Die Europäische Kommission verabschiedet erstmals verbindliche Grenzwerte für die Unterwasserlärmbelastung in der EU.
„Unterwasserlärm ist eine wenig bekannte, aber wachsende Bedrohung für Wale, Delfine und viele andere Meerestiere. Deshalb fordert der IFAW (International Fund for Animal Welfare) sofortige Maßnahmen zur Reduzierung der Lärmbelästigung. Eine Verringerung der Geschwindigkeit für Handelsschiffe in europäischen Gewässern bietet eine sofortige und unkomplizierte Lösung“, erklärt Ilaria Di Silvestre, Leiterin EU-Politik und Kampagnen beim IFAW.
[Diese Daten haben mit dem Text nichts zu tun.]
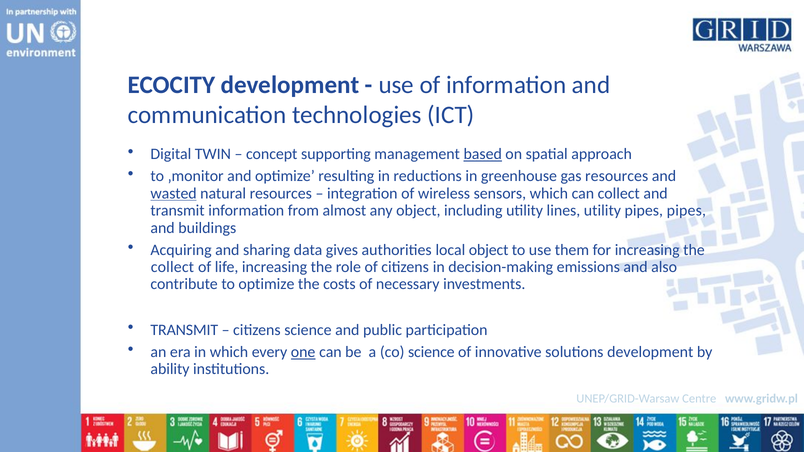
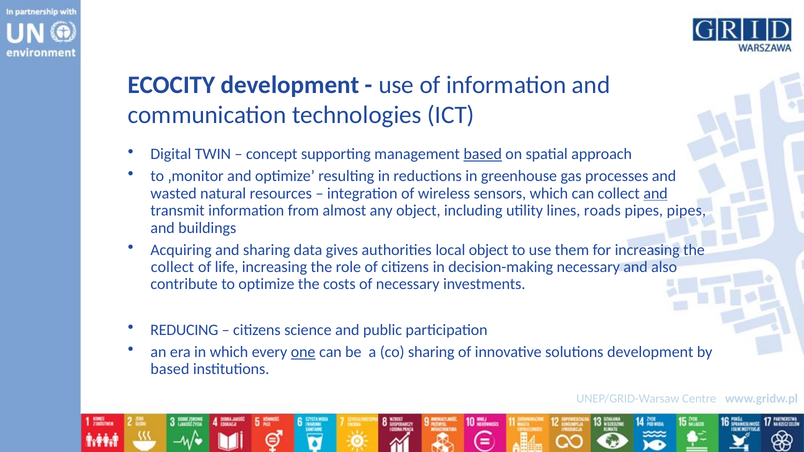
gas resources: resources -> processes
wasted underline: present -> none
and at (656, 194) underline: none -> present
lines utility: utility -> roads
decision-making emissions: emissions -> necessary
TRANSMIT at (184, 330): TRANSMIT -> REDUCING
co science: science -> sharing
ability at (170, 369): ability -> based
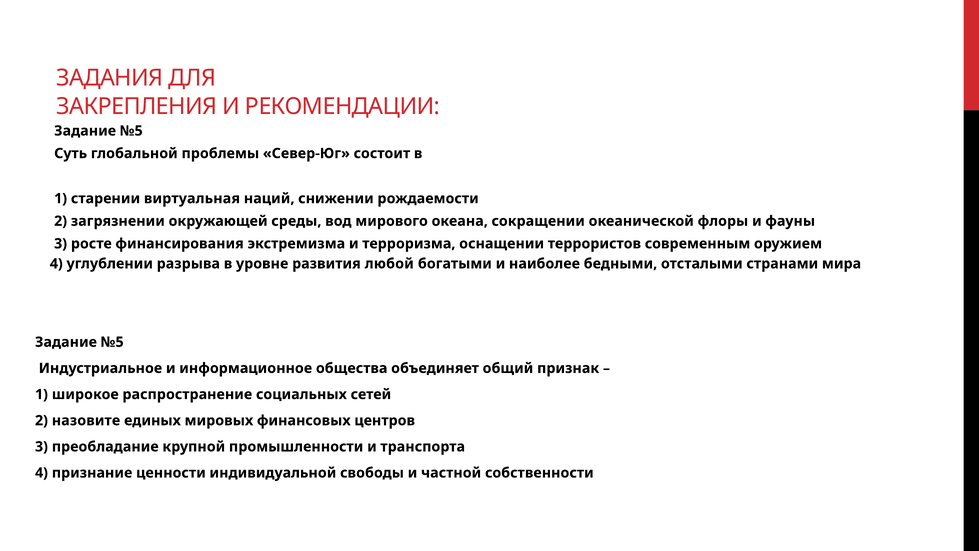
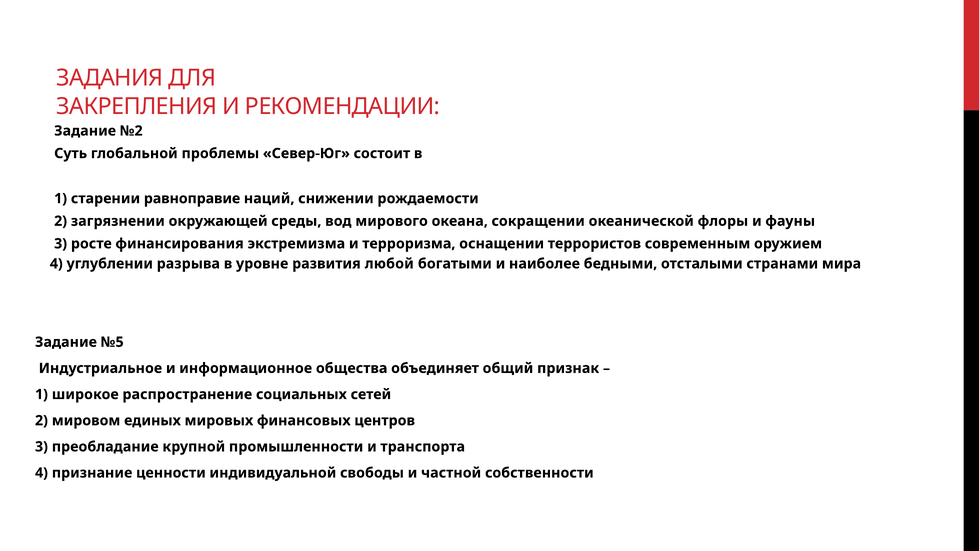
№5 at (131, 131): №5 -> №2
виртуальная: виртуальная -> равноправие
назовите: назовите -> мировом
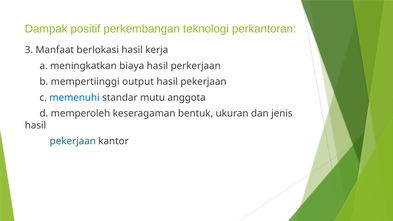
Die nun beschlossenen Grenzwerte sind das Ergebnis jahrelanger intensiver Lobbyarbeit des IFAW. Die Bekanntgabe erfolgt ein Jahr nachdem sich eine technische Arbeitsgruppe auf diese Grenzwerte geeinigt hat. Die EU-Mitgliedsstaaten können auf dieser Grundlage leichter den in der EU-Meeresstrategie-Rahmenrichtlinie (MSRD) festgelegten Good Environmental Status (ETS) erreichen – einen qualitativ guten Zustand der Meere. Die Maßnahmen zum Schutz vor Unterwasserlärm sollen von den Mitgliedstaaten bei der Aktualisierung ihrer Meeresstrategien im Rahmen der MSRD bis Oktober 2024 umgesetzt werden.
Es fehlen klare Leitlinien für den Schiffsverkehr
Laut IFAW ist die Verabschiedung verbindlicher Grenzwerte ein wichtiger Schritt zur Bekämpfung von Unterwasserlärm, der jedoch durch wirksame, durchsetzbare operative Maßnahmen ergänzt werden muss. Es liegt nun an der Europäischen Kommission, den Mitgliedsstaaten klare Leitlinien für die Reduzierung des Unterwasserlärms an die Hand zu geben.
Die IFAW-Kampagne „Blue Speeds“ fordert die EU auf, eine Höchstgeschwindigkeit von 75 Prozent der bauartbedingten Höchstgeschwindigkeit von Handelsschiffen in EU-Gewässern festzulegen. Dies ist die praktikabelste und am leichtesten umzusetzende Maßnahme, die die Schifffahrtsindustrie ergreifen kann, um die festgelegten Grenzwerte einzuhalten. Laut einer kürzlich durchgeführten Studie verspricht die Einführung von „Blue Speeds“ für Schiffe in EU-Gewässern große Wirkung: Die Lärmbelästigung kann um 25 Prozent gesenkt werden, das Risiko von Kollisionen mit Walen um 23 Prozent sowie Kraftstoffverbrauch, CO2-Emissionen und Luftverschmutzung durch die Schifffahrt um jeweils etwa 8 Prozent reduziert werden.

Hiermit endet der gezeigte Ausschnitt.